In this project, we uncover high-level and granular insights that will inform the strategic decisions of publishers, namely publishing agents, financiers, and strategists. This exploratory data analysis (EDA) in SQLite and Python focuses on the primary sources and topical trends of publisher revenue.
- Top publishers, tight market: The five leading publishers - Penguin Group and Random House followed by Amazon Digital, Hachette, and HarperCollins - are tightly grouped together by narrow margins.
- Genre performance: Fiction has a significant (10x) lead over non-fiction. Children's books has a tiny share of publisher revenue, but at times the highest revenue percentages (60-62%).
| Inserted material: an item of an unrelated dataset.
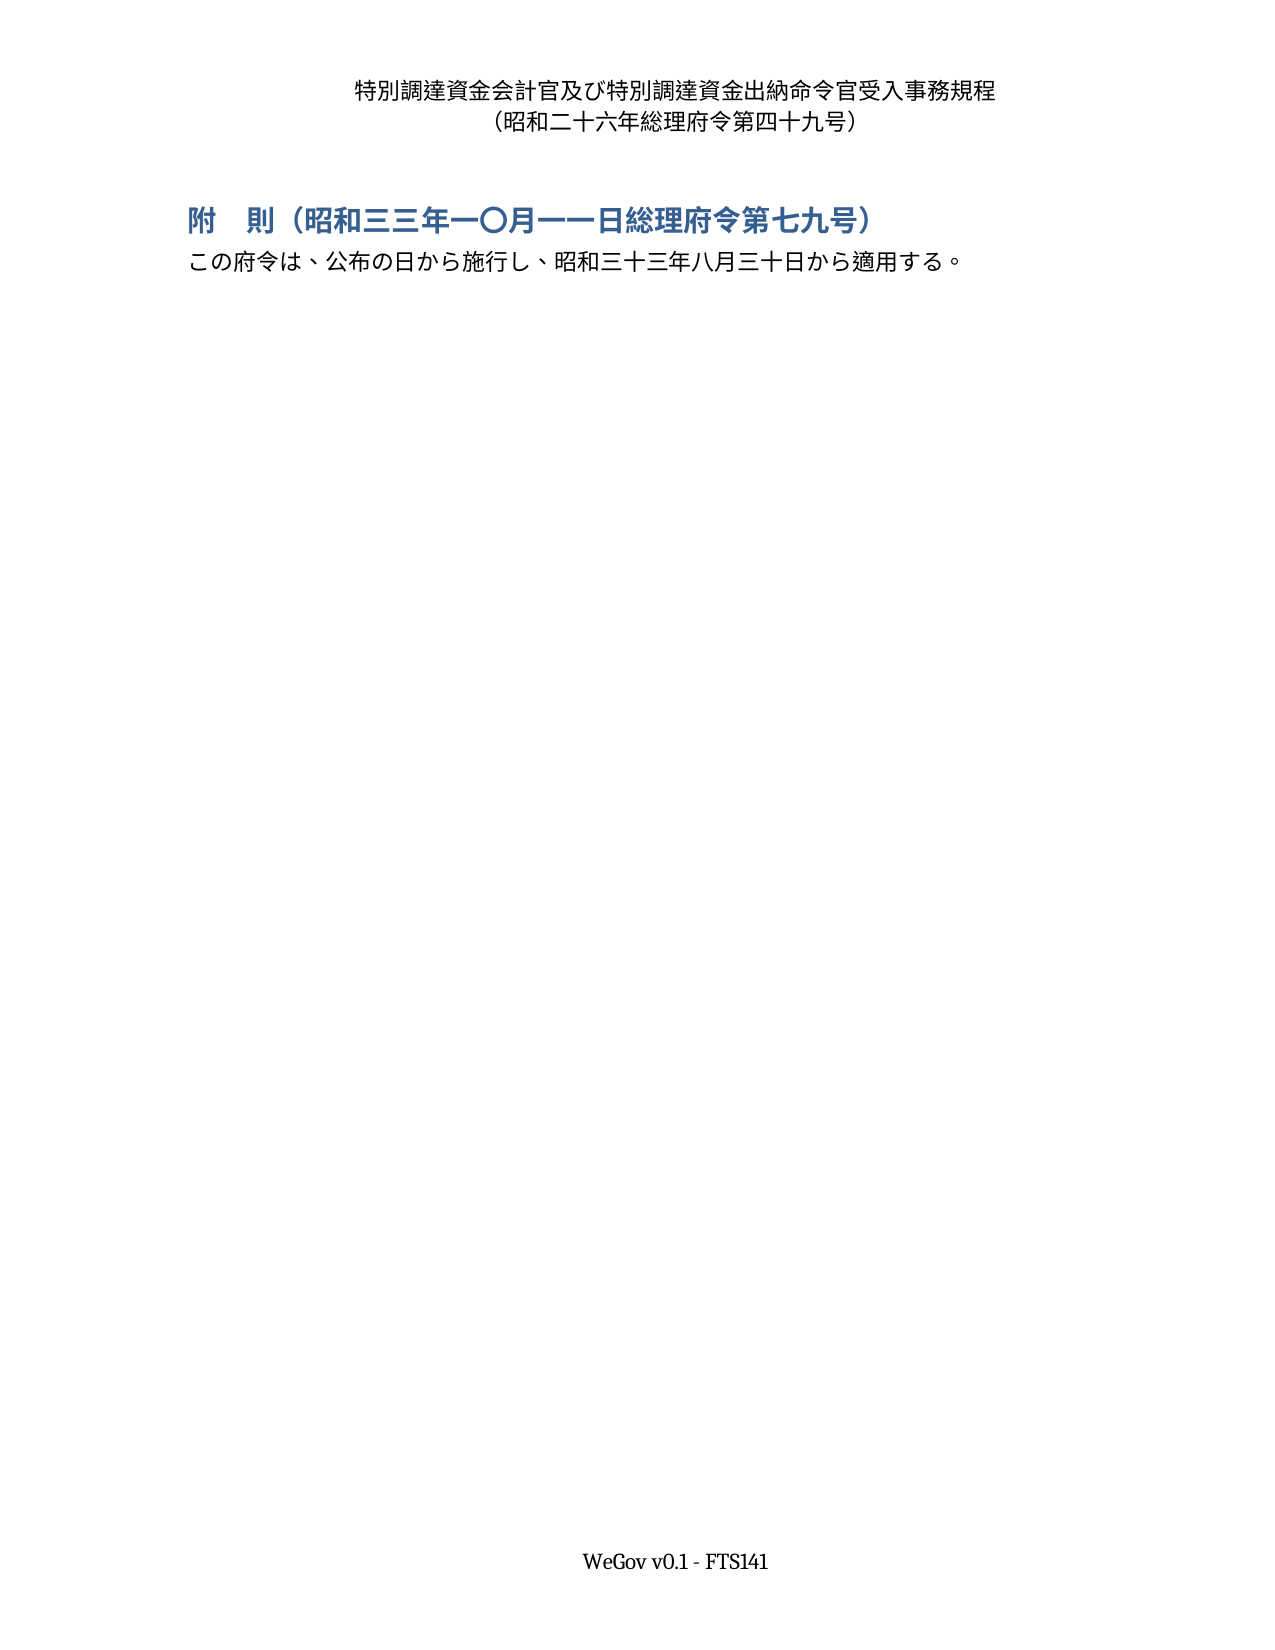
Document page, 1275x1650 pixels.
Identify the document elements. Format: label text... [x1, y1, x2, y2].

- Publishing year peaks: Books published between approximately 2009 - 2012 yield the highest volume of units sold but relatively low and erratic revenue percentages (~28-53%).
This dashboard visualizes a comparative analysis of publishers and granular presentation of the primary sources of publisher revenue. Stakeholders may examine these trends and data points by utilizing the filters (publisher, publishing year, and author) and selecting various portions (for example, click the 2011 pubishing year bubble, HarperCollins bar, or a row in the author profile).
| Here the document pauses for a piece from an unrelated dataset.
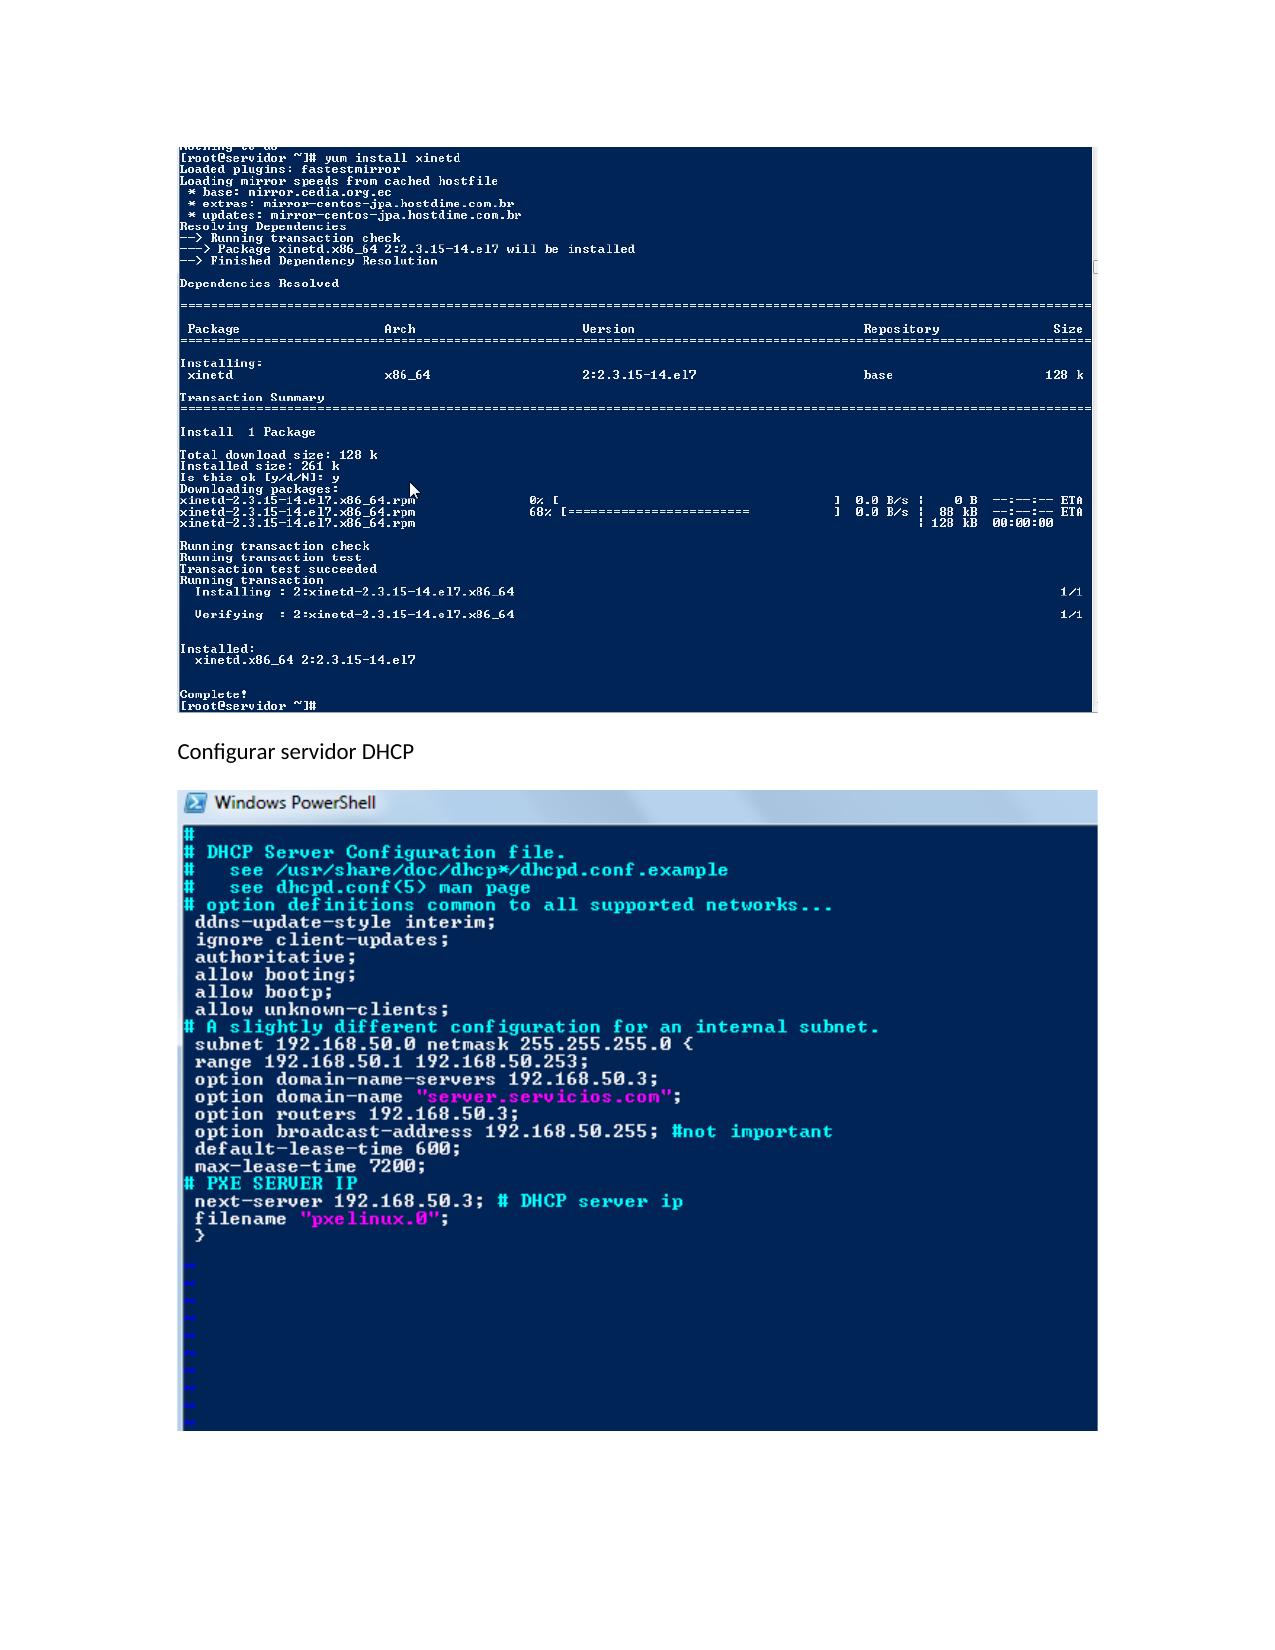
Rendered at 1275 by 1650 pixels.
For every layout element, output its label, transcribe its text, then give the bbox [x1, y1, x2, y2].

picture [177, 790, 1098, 1431]
text Configurar servidor DHCP [177, 737, 1098, 765]
picture [177, 147, 1098, 713]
The Python and SQL exploratory data analysis (EDA) demonstrates the ETL process that led to the featured insights and offers additional points of analysis for stakeholders in RevOps, product, and/or marketing.
- The units sold for certain books and publishers, particularly Amazon Digital, are very high (10K+) but the gross sales and publisher revenue are relatively low. A number of these books are likely available as Kindle/Kindle Unlimited products as a part of the Amazon Prime membership; books that are selected and accessed by users through their Amazon account may be logged as units sold.
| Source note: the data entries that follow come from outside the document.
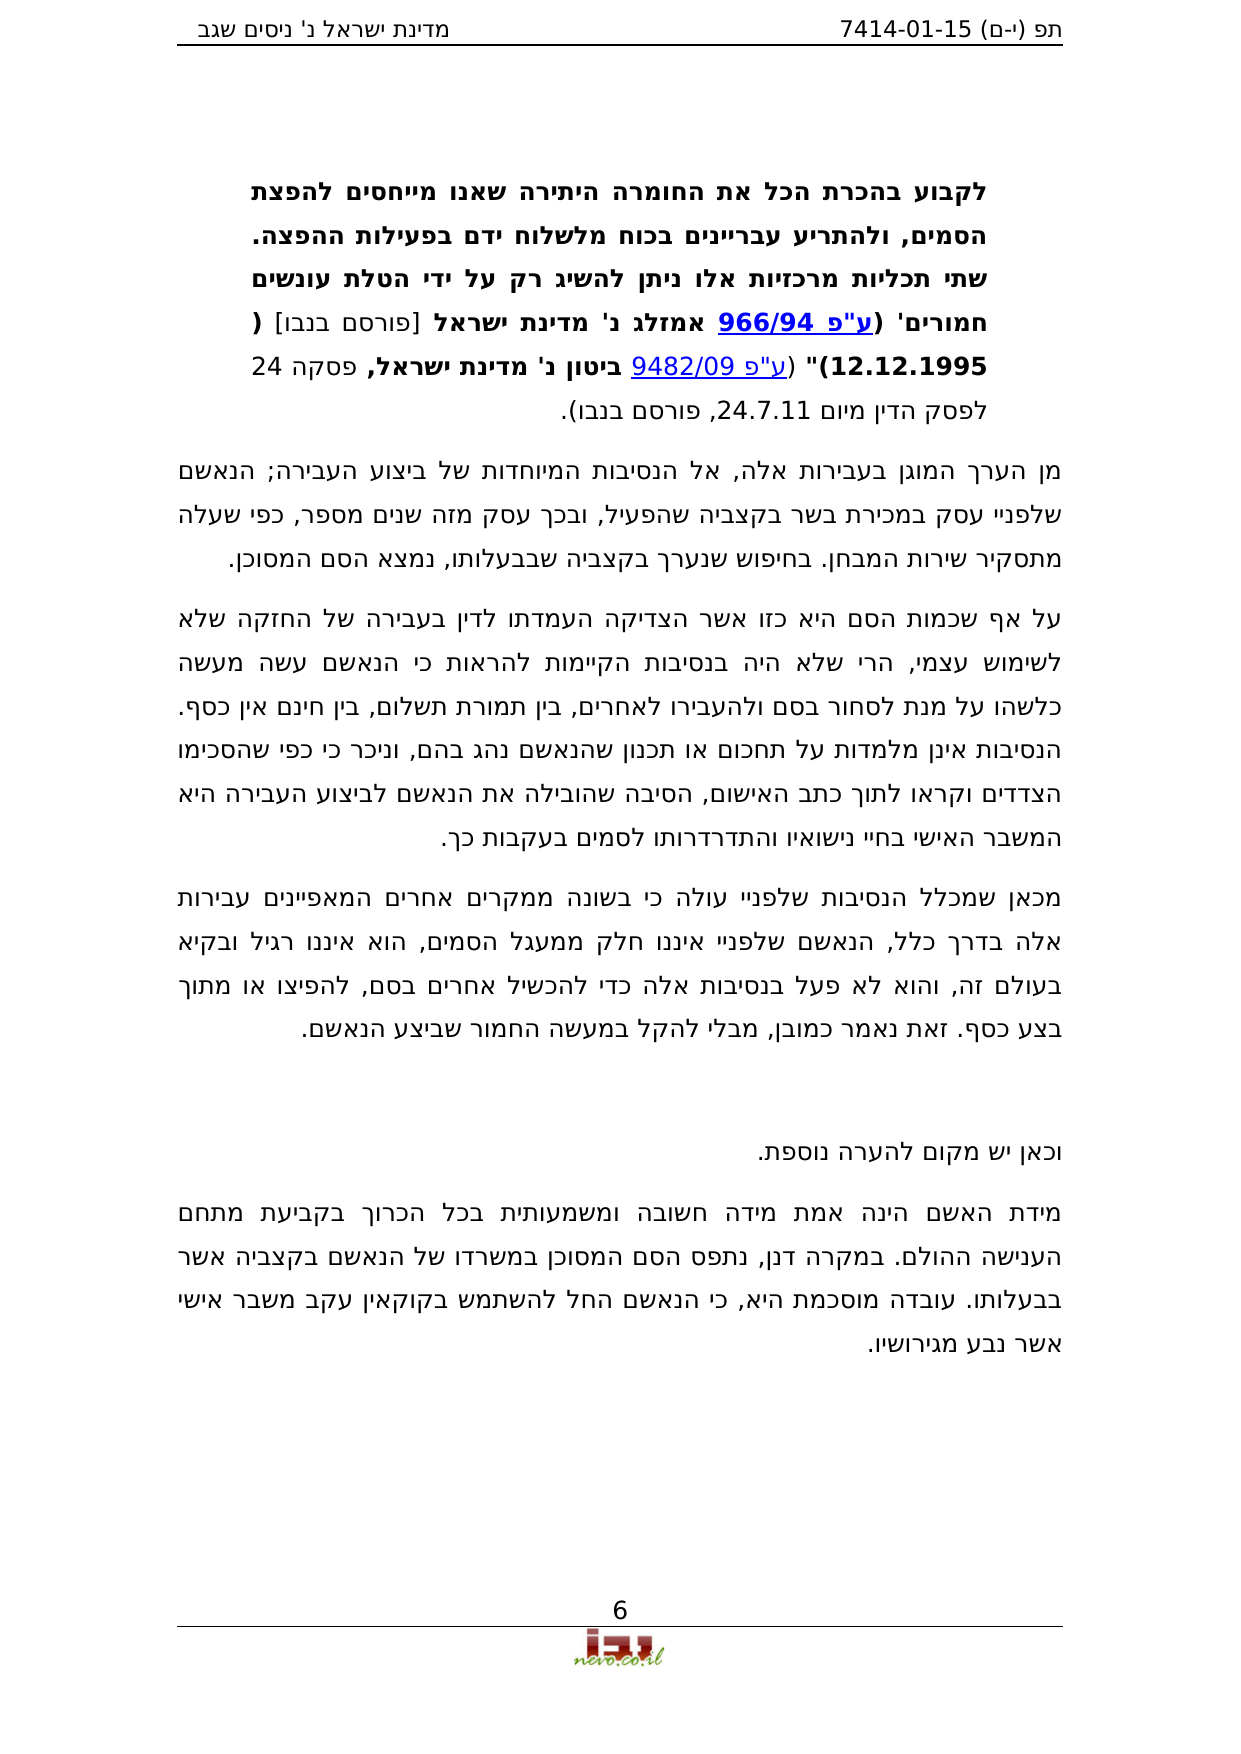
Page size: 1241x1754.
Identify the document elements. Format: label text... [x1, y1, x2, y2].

text על אף שכמות הסם היא כזו אשר הצדיקה העמדתו לדין בעבירה של החזקה שלא לשימוש עצמי, הרי שלא היה בנסיבות הקיימות להראות כי הנאשם עשה מעשה כלשהו על מנת לסחור בסם ולהעבירו לאחרים, בין תמורת תשלום, בין חינם אין כסף. הנסיבות אינן מלמדות על תחכום או תכנון שהנאשם נהג בהם, וניכר כי כפי שהסכימו הצדדים וקראו לתוך כתב האישום, הסיבה שהובילה את הנאשם לביצוע העבירה היא המשבר האישי בחיי נישואיו והתדרדרותו לסמים בעקבות כך. [177, 604, 1063, 852]
text מן הערך המוגן בעבירות אלה, אל הנסיבות המיוחדות של ביצוע העבירה; הנאשם שלפניי עסק במכירת בשר בקצביה שהפעיל, ובכך עסק מזה שנים מספר, כפי שעלה מתסקיר שירות המבחן. בחיפוש שנערך בקצביה שבבעלותו, נמצא הסם המסוכן. [177, 456, 1063, 573]
text מכאן שמכלל הנסיבות שלפניי עולה כי בשונה ממקרים אחרים המאפיינים עבירות אלה בדרך כלל, הנאשם שלפניי איננו חלק ממעגל הסמים, הוא איננו רגיל ובקיא בעולם זה, והוא לא פעל בנסיבות אלה כדי להכשיל אחרים בסם, להפיצו או מתוך בצע כסף. זאת נאמר כמובן, מבלי להקל במעשה החמור שביצע הנאשם. [177, 883, 1063, 1044]
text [251, 177, 988, 425]
picture [574, 1628, 666, 1667]
text וכאן יש מקום להערה נוספת. [177, 1137, 1063, 1167]
text מידת האשם הינה אמת מידה חשובה ומשמעותית בכל הכרוך בקביעת מתחם הענישה ההולם. במקרה דנן, נתפס הסם המסוכן במשרדו של הנאשם בקצביה אשר בבעלותו. עובדה מוסכמת היא, כי הנאשם החל להשתמש בקוקאין עקב משבר אישי אשר נבע מגירושיו. [177, 1198, 1063, 1358]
- The original dataset does not include dates beyond the publishing year of the books. For further analysis, particularly time-series and predictive models, it would be necessary and beneficial to integrate datasets with temporal sales transactions.
- Publishing Year: The year in which each book was published ranging from 1308 - 2016, with nulls
- Book Name: The title of each book.
- Author: The name of the author who wrote the book.
- Language_code: The code representing the language in which the book is written.
- Author_Rating: The rating assigned to the author based on their previous works.
- Book_average_rating: The average rating given to the book by readers.
- Book_ratings_count: The number of ratings given to the book by readers.
- Genre: The genre or category to which the book belongs.
- Gross sales: The total sales revenue generated by each book.
- Publisher revenue: The revenue earned by publishers from selling each book.
- Sale price: The price at which each copy of a book is sold.
- Sales rank: A numeric value indicating a book's rank based on its sales performance in comparison to other books within its category (genre).
- Units sold : Total number of copies sold for each specific title.